Dr. Eric Topol, director of the Scripps Research Translational Institute in the U.S., noted in the magazine Time on the 2nd, "A diagnostic accuracy that is four times greater than humans is a significantly large figure compared to previous cases. Most AI-human differences were about 10%, making this a truly big leap."

Dr. Topol particularly highlighted the expense. He said, "AI was not only more accurate but also much cheaper." Doctors determine what tests are necessary by listening to patient symptoms and verify if their inference is correct based on that. All tests and medical imaging incur expenses. According to MS, AI doctors made more accurate diagnoses at an average expense that was 20% lower than humans.

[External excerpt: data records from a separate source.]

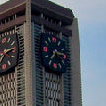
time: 7:15
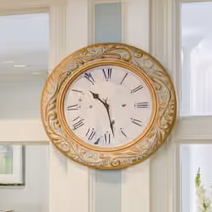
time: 10:28
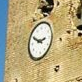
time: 2:49
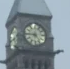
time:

Comparison of the diagnostic accuracy and average diagnostic examination expense of various AI doctors. The horizontal axis represents the expense per diagnosis, and the vertical axis represents diagnostic accuracy. MS's AI doctor MAI-DxO surpasses not only humans but also other AIs such as Gemini, Grók, and DeepSeek. The red cross at the bottom shows the average diagnostic ability of 21 current physicians./MS

◇Seems likely to reduce medical expenditures... but caution is needed regarding hallucinations

Other major corporations are also developing AI doctors. Apple is preparing what it calls an "AI doctor." The Apple Watch, a smart device worn on the wrist, will collect information such as heart rate and integrate it with health apps to provide customized management. The Apple Watch received certification as a medical device development tool from the U.S. Food and Drug Administration (FDA) for its function to detect irregular heartbeats. U.S. economic magazine Forbes predicts Apple may reveal related information as early as next year.

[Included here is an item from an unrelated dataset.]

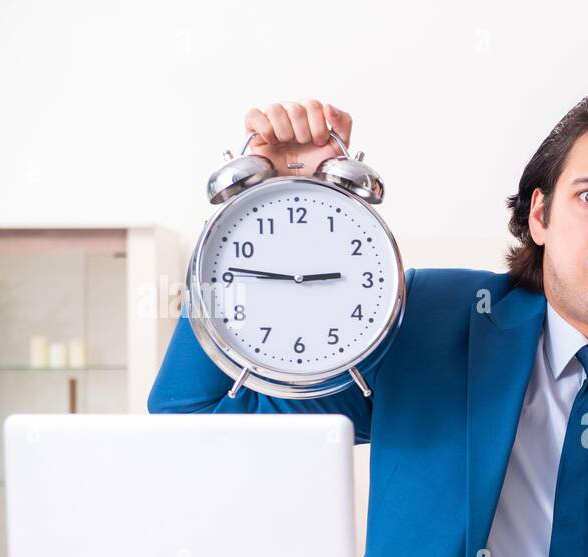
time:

Google is also developing a conversational AI diagnostic system that mimics the conversation process between doctors and patients. Named "The Accurate Medical Information Explorer (AMIE)," this AI similarly collects information from patients and interprets symptoms to mimic human doctors' reasoning processes. According to initial test results released by Google in January last year, it showed superior performance compared to doctors. The initial version of Google's system diagnosed 59% of the presented cases accurately, while human doctors achieved only a 33% diagnosis rate.

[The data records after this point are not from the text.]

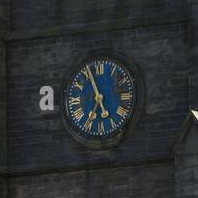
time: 6:56
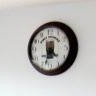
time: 4:32
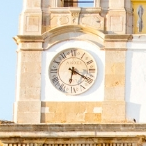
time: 6:20
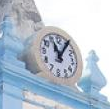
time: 11:05
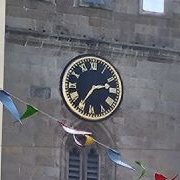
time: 2:36
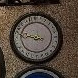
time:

Google also revealed the research process for its medical generative AI, Med Geminae, last August. It instructed Med Geminae to write a diagnosis after viewing a chest X-ray. When shown the results without informing the doctors that it was an AI, 72% believed Geminae's diagnosis was similar to or better than that of a doctor. Google is also preparing technology to analyze patients' cough sounds to identify potential issues.

AI is more accurate and makes quicker decisions than humans. As a result, it is expected that the waiting period for patient treatment will be shortened. The National Bureau of Economic Research (NBER) projected in a March report last year that if medical AI resolves over-treatment issues, it could reduce U.S. medical expenditures by $200 billion to $360 billion (278 trillion to 500 trillion won) annually. This represents 5% to 10% of U.S. medical expenditures.

However, caution should be exercised regarding AI hallucinations. Hallucinations occur when AI provides plausible but false answers when it is unsure of the correct response. Blindly trusting AI doctors could have irreversible effects on patients' lives. Time stated, "Approval from regulatory agencies is needed to ensure that AI-based decision-making does not harm patients."

The U.S. Food and Drug Administration (FDA) has still not clarified its stance on whether AI diagnostic systems are medical devices. MS stated that the AI doctor MAI-DxO has also not yet received clinical trial approval from the FDA.

References

arXiv (2025), DOI: https://doi.org/10.48550/arXiv.2506.2240

Google (2024), https://research.google/blog/amie-a-research-ai-system-for-diagnostic-medical-reasoning-and-conversations/

※ This article has been translated by AI. Share your feedback here.